My grandson Aaron, visiting for the weekend, tells me about the book club that he and his fifth-grade friends have started at their school. Aaron’s teacher came up with the idea, because Aaron and his friend Alexandra were such fast readers. They started out reading The Magician’s Nephew by C. S. Lewis (the first Narnia book), then met with their teacher, Mrs. Lara, at lunchtime a few weeks later to talk about the book. Alexandra picked the next book, Among the Hidden by Margaret Peterson Haddix. Next up will be Aaron’s choice, which is The Lightning Thief by Rick Riordan. So now Aaron and his Mom are on their way to Gallery Bookshop in Mendocino to get the book.
A fat issue of Poetry Flash, the literary journal and calendar out of Berkeley, CA, arrives in the mail. I’m pleased to see that the listing for our upcoming Mendocino Coast Writers Conference made it in.
I have a special fondness for Poetry Flash, from when I lived in the Bay Area and was responsible for submitting announcements for the Waverley Writers readings in Palo Alto. As I skim the “Some Information” column by editor Joyce Jenkins, I smile as I see familiar names: writers I have met and worked with, writers whose work is familiar from readings or books. Poetry Flash now has an extensive online presence, but its purpose is still the same: to build community through literature.
I browse one of the lead stories, an interview with Nigerian poet and novelist Chris Abani, and am struck by a comment he makes: “You shouldn’t try to write with any kind of community in mind.
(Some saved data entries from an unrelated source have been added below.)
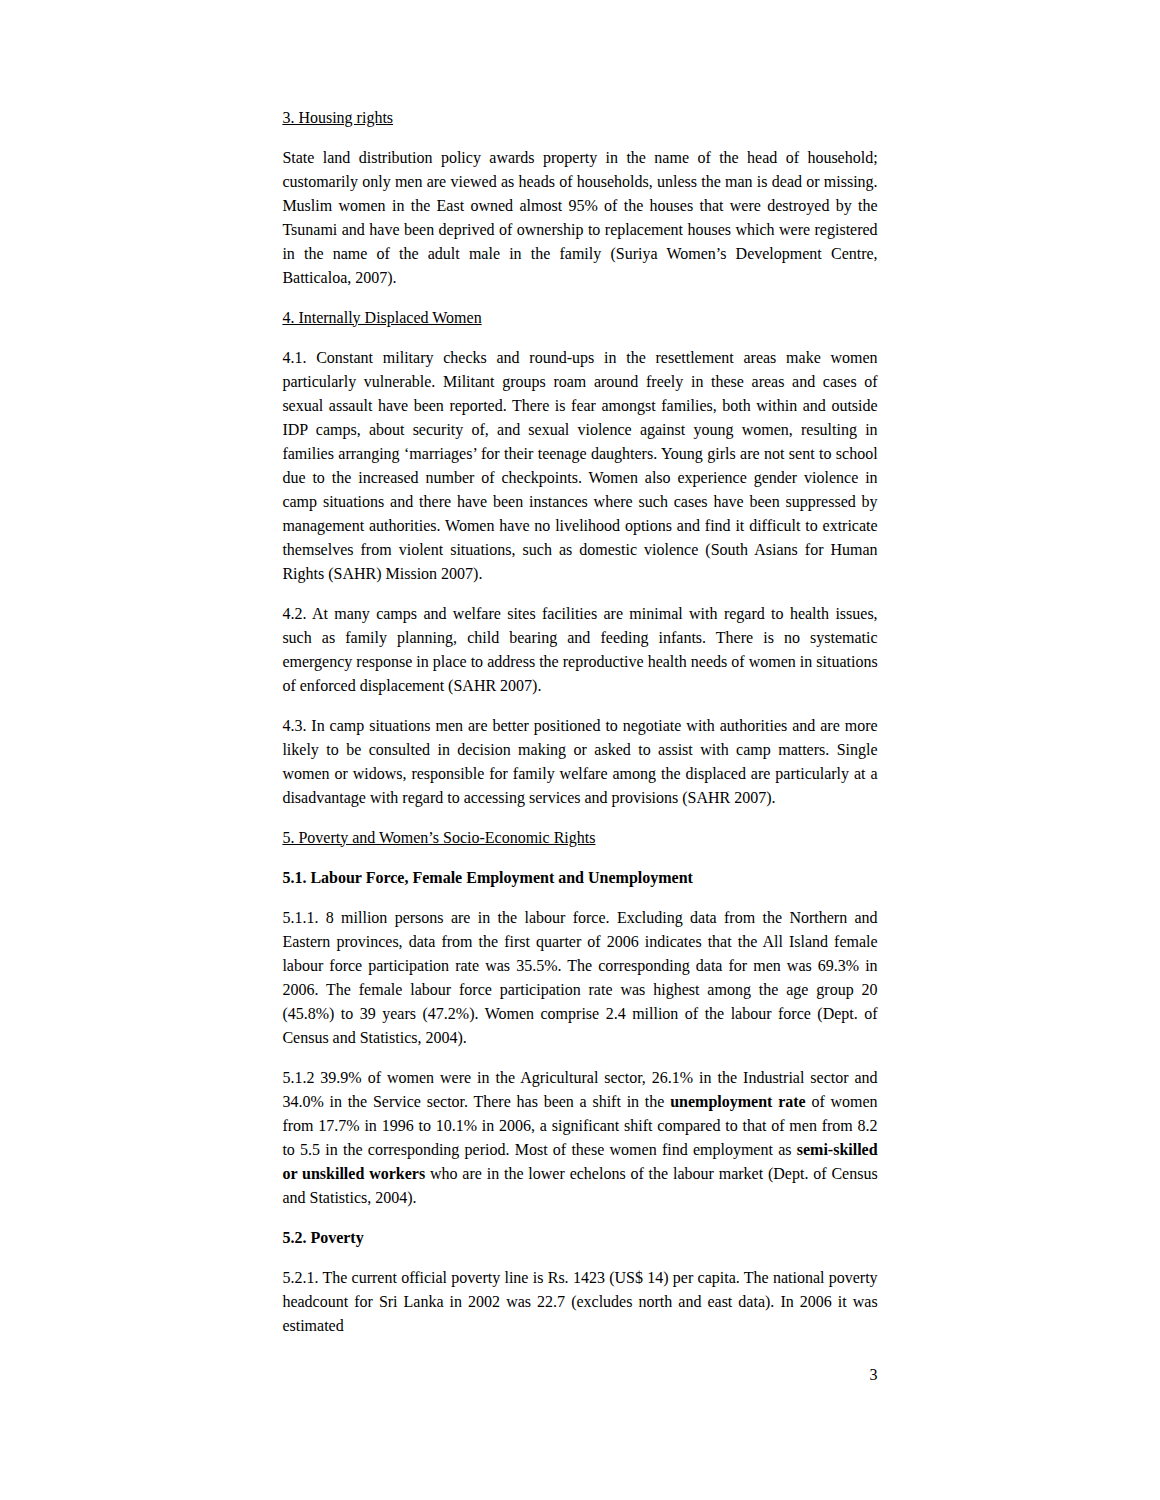3. Housing rights
State land distribution policy awards property in the name of the head of household; customarily only men are viewed as heads of households, unless the man is dead or missing. Muslim women in the East owned almost 95% of the houses that were destroyed by the Tsunami and have been deprived of ownership to replacement houses which were registered in the name of the adult male in the family (Suriya Women’s Development Centre, Batticaloa, 2007).
4. Internally Displaced Women
4.1. Constant military checks and round-ups in the resettlement areas make women particularly vulnerable. Militant groups roam around freely in these areas and cases of sexual assault have been reported. There is fear amongst families, both within and outside IDP camps, about security of, and sexual violence against young women, resulting in families arranging ‘marriages’ for their teenage daughters. Young girls are not sent to school due to the increased number of checkpoints. Women also experience gender violence in camp situations and there have been instances where such cases have been suppressed by management authorities. Women have no livelihood options and find it difficult to extricate themselves from violent situations, such as domestic violence (South Asians for Human Rights (SAHR) Mission 2007).
4.2. At many camps and welfare sites facilities are minimal with regard to health issues, such as family planning, child bearing and feeding infants. There is no systematic emergency response in place to address the reproductive health needs of women in situations of enforced displacement (SAHR 2007).
4.3. In camp situations men are better positioned to negotiate with authorities and are more likely to be consulted in decision making or asked to assist with camp matters. Single women or widows, responsible for family welfare among the displaced are particularly at a disadvantage with regard to accessing services and provisions (SAHR 2007).
5. Poverty and Women’s Socio-Economic Rights
5.1. Labour Force, Female Employment and Unemployment
5.1.1. 8 million persons are in the labour force. Excluding data from the Northern and Eastern provinces, data from the first quarter of 2006 indicates that the All Island female labour force participation rate was 35.5%. The corresponding data for men was 69.3% in 2006. The female labour force participation rate was highest among the age group 20 (45.8%) to 39 years (47.2%). Women comprise 2.4 million of the labour force (Dept. of Census and Statistics, 2004).
5.1.2 39.9% of women were in the Agricultural sector, 26.1% in the Industrial sector and 34.0% in the Service sector. There has been a shift in the unemployment rate of women from 17.7% in 1996 to 10.1% in 2006, a significant shift compared to that of men from 8.2 to 5.5 in the corresponding period. Most of these women find employment as semi-skilled or unskilled workers who are in the lower echelons of the labour market (Dept. of Census and Statistics, 2004).
5.2. Poverty
5.2.1. The current official poverty line is Rs. 1423 (US$ 14) per capita. The national poverty headcount for Sri Lanka in 2002 was 22.7 (excludes north and east data). In 2006 it was estimated
3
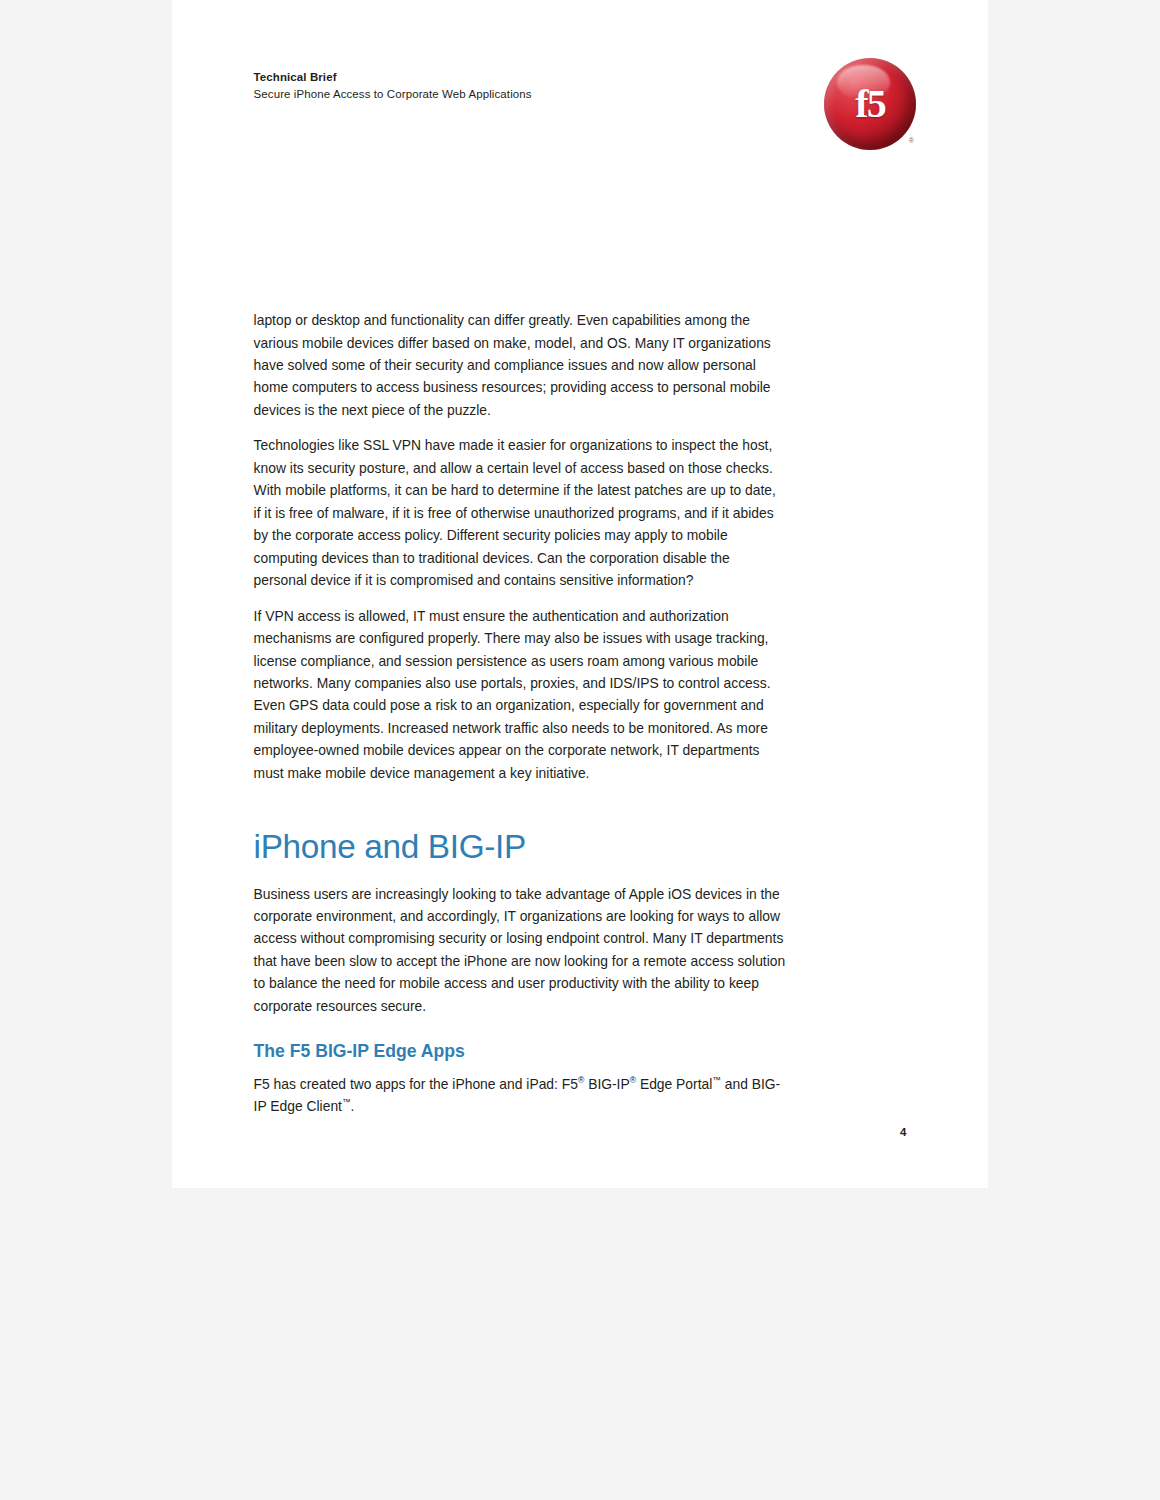Technical Brief
Secure iPhone Access to Corporate Web Applications
f5
®
laptop or desktop and functionality can differ greatly. Even capabilities among the various mobile devices differ based on make, model, and OS. Many IT organizations have solved some of their security and compliance issues and now allow personal home computers to access business resources; providing access to personal mobile devices is the next piece of the puzzle.
Technologies like SSL VPN have made it easier for organizations to inspect the host, know its security posture, and allow a certain level of access based on those checks. With mobile platforms, it can be hard to determine if the latest patches are up to date, if it is free of malware, if it is free of otherwise unauthorized programs, and if it abides by the corporate access policy. Different security policies may apply to mobile computing devices than to traditional devices. Can the corporation disable the personal device if it is compromised and contains sensitive information?
If VPN access is allowed, IT must ensure the authentication and authorization mechanisms are configured properly. There may also be issues with usage tracking, license compliance, and session persistence as users roam among various mobile networks. Many companies also use portals, proxies, and IDS/IPS to control access. Even GPS data could pose a risk to an organization, especially for government and military deployments. Increased network traffic also needs to be monitored. As more employee-owned mobile devices appear on the corporate network, IT departments must make mobile device management a key initiative.
iPhone and BIG-IP
Business users are increasingly looking to take advantage of Apple iOS devices in the corporate environment, and accordingly, IT organizations are looking for ways to allow access without compromising security or losing endpoint control. Many IT departments that have been slow to accept the iPhone are now looking for a remote access solution to balance the need for mobile access and user productivity with the ability to keep corporate resources secure.
The F5 BIG-IP Edge Apps
F5 has created two apps for the iPhone and iPad: F5® BIG-IP® Edge Portal™ and BIG-IP Edge Client™.
4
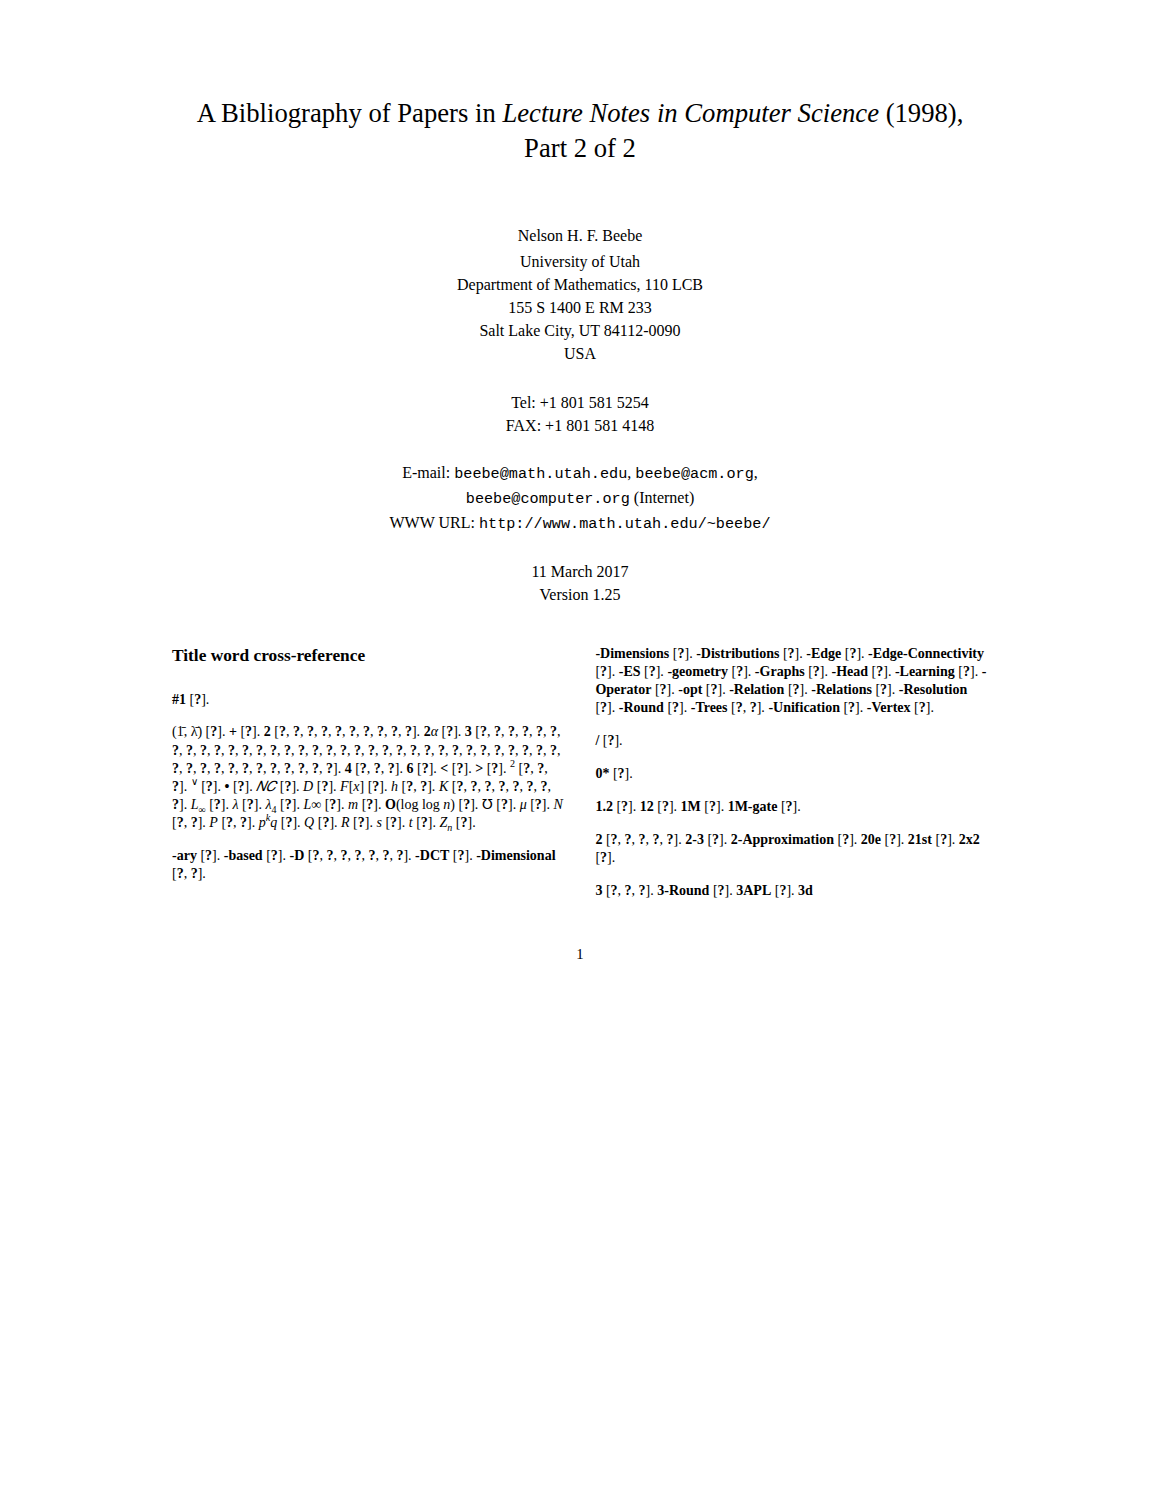A Bibliography of Papers in Lecture Notes in Computer Science (1998), Part 2 of 2
Nelson H. F. Beebe
University of Utah
Department of Mathematics, 110 LCB
155 S 1400 E RM 233
Salt Lake City, UT 84112-0090
USA
Tel: +1 801 581 5254
FAX: +1 801 581 4148
E-mail: beebe@math.utah.edu, beebe@acm.org,
beebe@computer.org (Internet)
WWW URL: http://www.math.utah.edu/~beebe/
11 March 2017
Version 1.25
Title word cross-reference
#1 [?].
(1̄, λ̄) [?]. + [?]. 2 [?, ?, ?, ?, ?, ?, ?, ?, ?, ?]. 2 α [?]. 3 [?, ?, ?, ?, ?, ?, ?, ?, ?, ?, ?, ?, ?, ?, ?, ?, ?, ?, ?, ?, ?, ?, ?, ?, ?, ?, ?, ?, ?, ?, ?, ?, ?, ?, ?, ?, ?, ?, ?, ?, ?, ?, ?, ?, ?, ?]. 4 [?, ?, ?]. 6 [?]. < [?]. > [?]. 2 [?, ?, ?]. ∨ [?]. • [?]. 𝑁𝐶 [?]. D [?]. F[x] [?]. h [?, ?]. K [?, ?, ?, ?, ?, ?, ?, ?]. L∞ [?]. λ [?]. λ4 [?]. L∞ [?]. m [?]. O(log log n) [?]. ℧ [?]. μ [?]. N [?, ?]. P [?, ?]. pkq [?]. Q [?]. R [?]. s [?]. t [?]. Zn [?].
-ary [?]. -based [?]. -D [?, ?, ?, ?, ?, ?, ?]. -DCT [?]. -Dimensional [?, ?].
-Dimensions [?]. -Distributions [?]. -Edge [?]. -Edge-Connectivity [?]. -ES [?]. -geometry [?]. -Graphs [?]. -Head [?]. -Learning [?]. -Operator [?]. -opt [?]. -Relation [?]. -Relations [?]. -Resolution [?]. -Round [?]. -Trees [?, ?]. -Unification [?]. -Vertex [?].
/ [?].
0* [?].
1.2 [?]. 12 [?]. 1M [?]. 1M-gate [?].
2 [?, ?, ?, ?, ?]. 2-3 [?]. 2-Approximation [?]. 20e [?]. 21st [?]. 2x2 [?].
3 [?, ?, ?]. 3-Round [?]. 3APL [?]. 3d
1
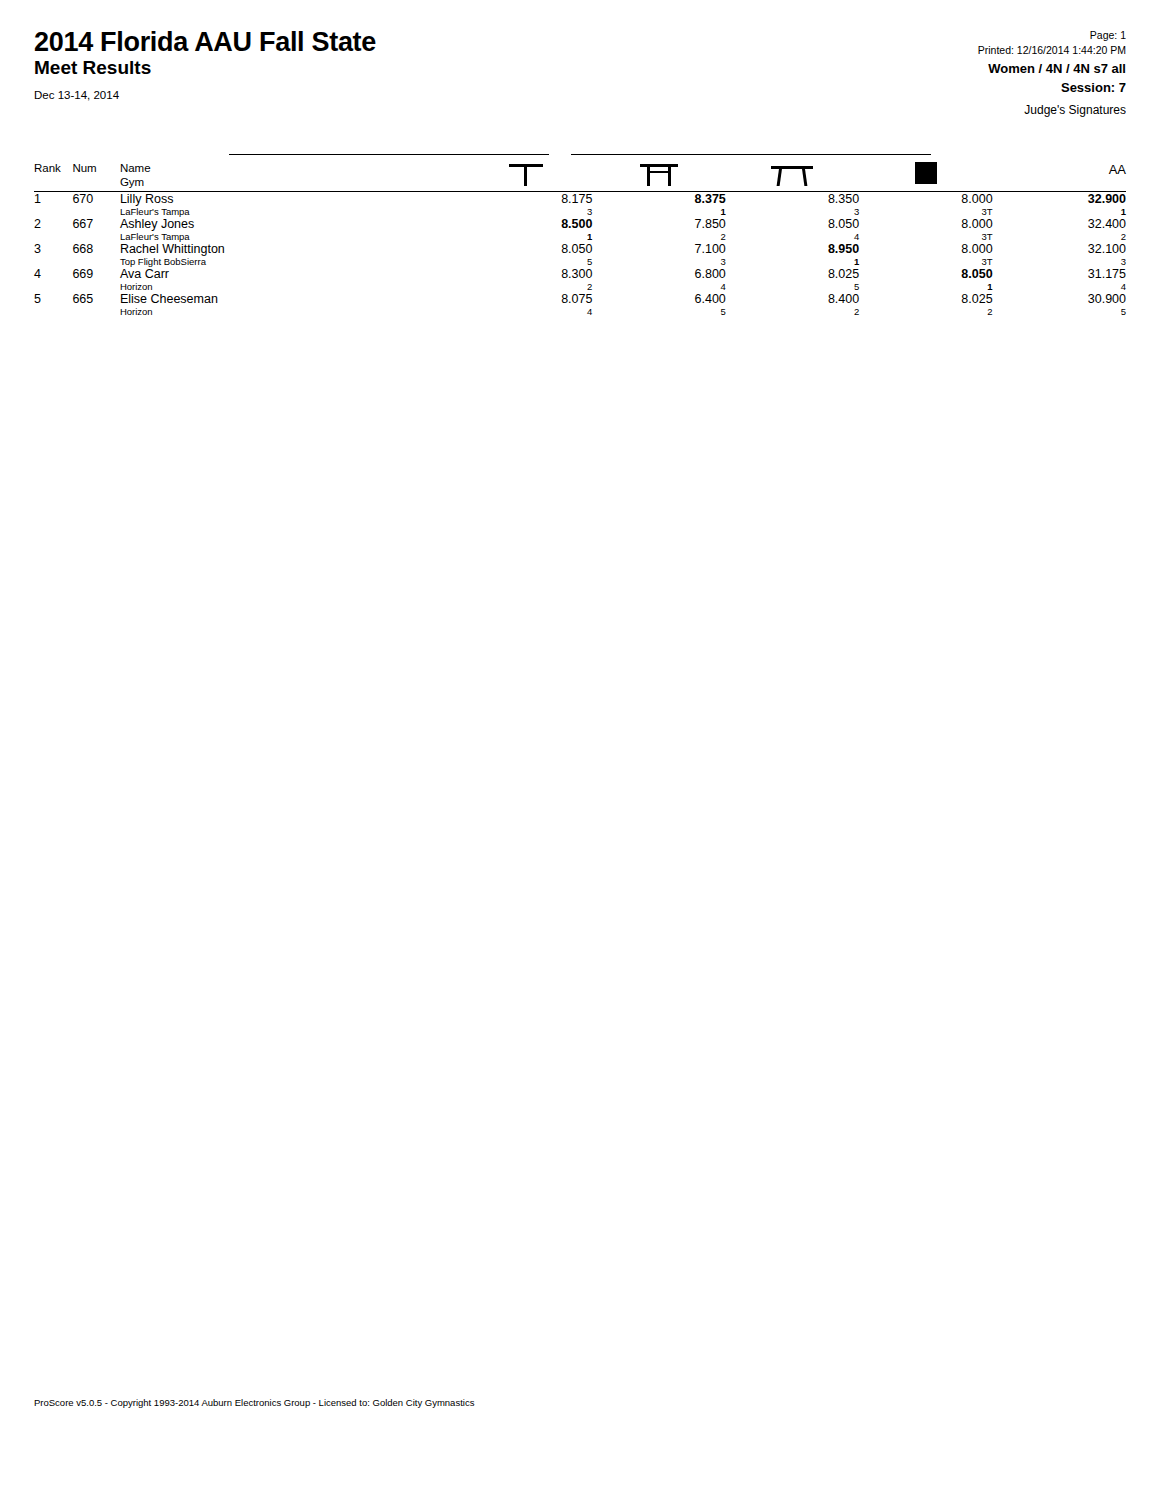Page: 1
Printed: 12/16/2014 1:44:20 PM
Women / 4N / 4N s7 all
Session: 7
Judge's Signatures
2014 Florida AAU Fall State
Meet Results
Dec 13-14, 2014
| Rank | Num | Name | | | | | AA |
| --- | --- | --- | --- | --- | --- | --- | --- |
| | | Gym |
| 1 | 670 | Lilly Ross | 8.175 | 8.375 | 8.350 | 8.000 | 32.900 |
| LaFleur's Tampa | 3 | 1 | 3 | 3T | 1 |
| 2 | 667 | Ashley Jones | 8.500 | 7.850 | 8.050 | 8.000 | 32.400 |
| LaFleur's Tampa | 1 | 2 | 4 | 3T | 2 |
| 3 | 668 | Rachel Whittington | 8.050 | 7.100 | 8.950 | 8.000 | 32.100 |
| Top Flight BobSierra | 5 | 3 | 1 | 3T | 3 |
| 4 | 669 | Ava Carr | 8.300 | 6.800 | 8.025 | 8.050 | 31.175 |
| Horizon | 2 | 4 | 5 | 1 | 4 |
| 5 | 665 | Elise Cheeseman | 8.075 | 6.400 | 8.400 | 8.025 | 30.900 |
| Horizon | 4 | 5 | 2 | 2 | 5 |
ProScore v5.0.5 - Copyright 1993-2014 Auburn Electronics Group - Licensed to: Golden City Gymnastics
You should just write. And if you strike the right balance in your work, a community will assemble around it, and the community will be something you never expected.”
This is what I never expected: that I would feel so connected to a community of writers, here on the Mendocino Coast, in the Bay Area, and even throughout the world who share my joy in the uses of language.
I have been struggling all week to find words for the emotions stirred by a yellowish twilight that came one evening at sundown, after a day of rain. It does not invoke despair, like Emily Dickinson’s certain Slant of light. But it does cause me to pause whatever I am doing, to stand at the window and simply gaze.
When I was a child, my mother brought home a painting she had fallen in love with, and hung it on our livingroom wall. It was a street scene in an English village, all somber grays: gray stone row houses on a gray cobbled street that was wet with rain. Uphill from the houses stood a gray stone church, from a window of which shone a rectangle of yellow light. If I saw this picture again today, I might dismiss it as sentimental. But what caught my mother’s attention, and what makes me remember it now, is that the artist captured that moment of otherness as a storm clears, when we see beyond the everyday world, that strange and solemn moment before the light fails.
I received my first copy of a new subscription to Poetry yesterday. (I read this magazine regularly years ago, and had let my subscription lapse, but couldn’t resist a promotional offer.) Along with the magazine came a letter from the Poetry Foundation president, John Barr, a five-years-on report on how the Poetry Foundation is spending Ruth Lilly’s momentous gift. The Foundation’s desire, Barr said, “was to challenge the perception that poetry is a marginal art by making it directly relevant to the American experience.” It makes exciting reading: the tripling of Poetry subscriptions, the millions of people reached by television and web, The Poetry Out Loud high school contest, in which I was involved locally a week or two back, programs to introduce young children to poetry. Read it and be encouraged.